Abstract 19 Poster Session 1, Saturday, 5/1 (poster 233)

OBJECTIVE: To determine the effect of dosing schedule and other biologic factors on the rates of seroprotection achieved 12 months after the initiation of the hepatitis B (hepB) vaccination series.

DESIGN: Prospective cohort design. 943 participants from a hospital-based and a school-based clinic were enrolled. Demographic data were obtained from patient questionnaires. Participants received the first hepB immunization after baseline serologies were obtained. Participants were told the correct dosing schedule for the vaccination (0, 1, and 6 months), however, participants returned at varying time intervals. Serology titers were obtained 12 months after initiation of the series. Seroprotection (SP) was defined as a titer level ≥10 IU/L. Participants were excluded from this analysis if they had positive baseline serologies (n=44), had received vaccine elsewhere (n=29), or were noncompliant with the 12 month visit (n=351). Data were analyzed using chi square analysis, Student's t test, and logistic regression models.

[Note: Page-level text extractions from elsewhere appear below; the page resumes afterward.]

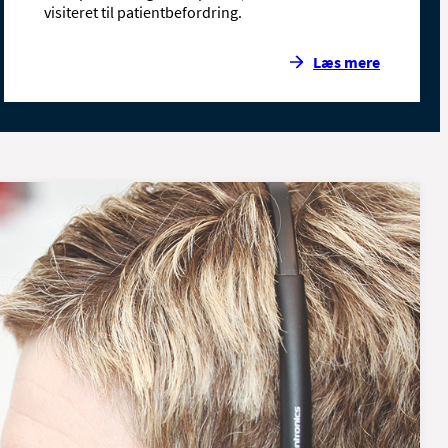
visiteret til patientbefordring.
Læs mere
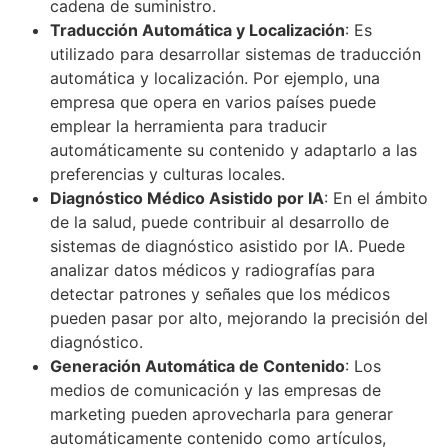
cadena de suministro.
Traducción Automática y Localización
: Es
utilizado para desarrollar sistemas de traducción
automática y localización. Por ejemplo, una
empresa que opera en varios países puede
emplear la herramienta para traducir
automáticamente su contenido y adaptarlo a las
preferencias y culturas locales.
Diagnóstico Médico Asistido por IA
: En el ámbito
de la salud, puede contribuir al desarrollo de
sistemas de diagnóstico asistido por IA. Puede
analizar datos médicos y radiografías para
detectar patrones y señales que los médicos
pueden pasar por alto, mejorando la precisión del
diagnóstico.
Generación Automática de Contenido
: Los
medios de comunicación y las empresas de
marketing pueden aprovecharla para generar
automáticamente contenido como artículos,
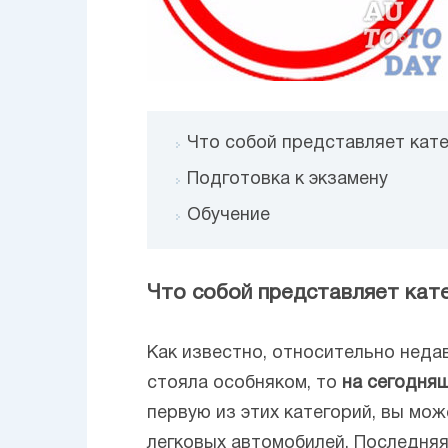
Что собой представляет кате
Подготовка к экзамену
Обучение
Что собой представляет кате
Как известно, относительно неда
стояла особняком, то
на сегодняш
первую из этих категорий, вы мо
легковых автомобилей. Последняя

RESULTS: 519 participants were eligible for analysis of 12 month seroprotection data. 61 participants had received only one immunization at the time of the 12 month visit with 19.7% achieving seroprotection. 171 participants had received 2 immunizations at varying time intervals with 69.6% achieving seroprotection. 287 participants had completed the series at varying dosing schedules before the 12 month visit with 98.6% achieving seroprotection. On bivariate analysis, age, race, vitamin and iron pill use, presence of a chronic illness, alcohol and marijuana use, and smoking were not associated with achieving seroprotection. When controlling for the number of immunizations received, gender and oral contraceptive use lost bivariate association with seroprotection. The number of immunizations received (completing the series 1 or 2 immunizations) (P=0.018) and lower body mass index (BMI) (P<0.001) were associated with seroprotection. For participants who received only 2 immunization, a logistic regression model including the variables of BMI and time in months to the second immunization revealed that seroprotection was not affected by time to the second immunization while BMI (OR=0.93, 95% CI=0.87-0.98) remained a significant predictor. For those completing the series, a logistic regression model including BMI, month of the second shot, month of the third short, and the interval between the second and third shots revealed that BMI (OR=0.83, 95% CI=0.69-0.98) remained the only significant predictor of seroprotection.

CONCLUSIONS: Dosing schedule within 12 months of initiating the hepB vaccination series does not affect the achievement of seroprotection among adolescents. The number of immunizations clearly affects rates of seroprotection, and health care providers may want to consider an adolescent's BMI when determining appropriate vaccination dosing.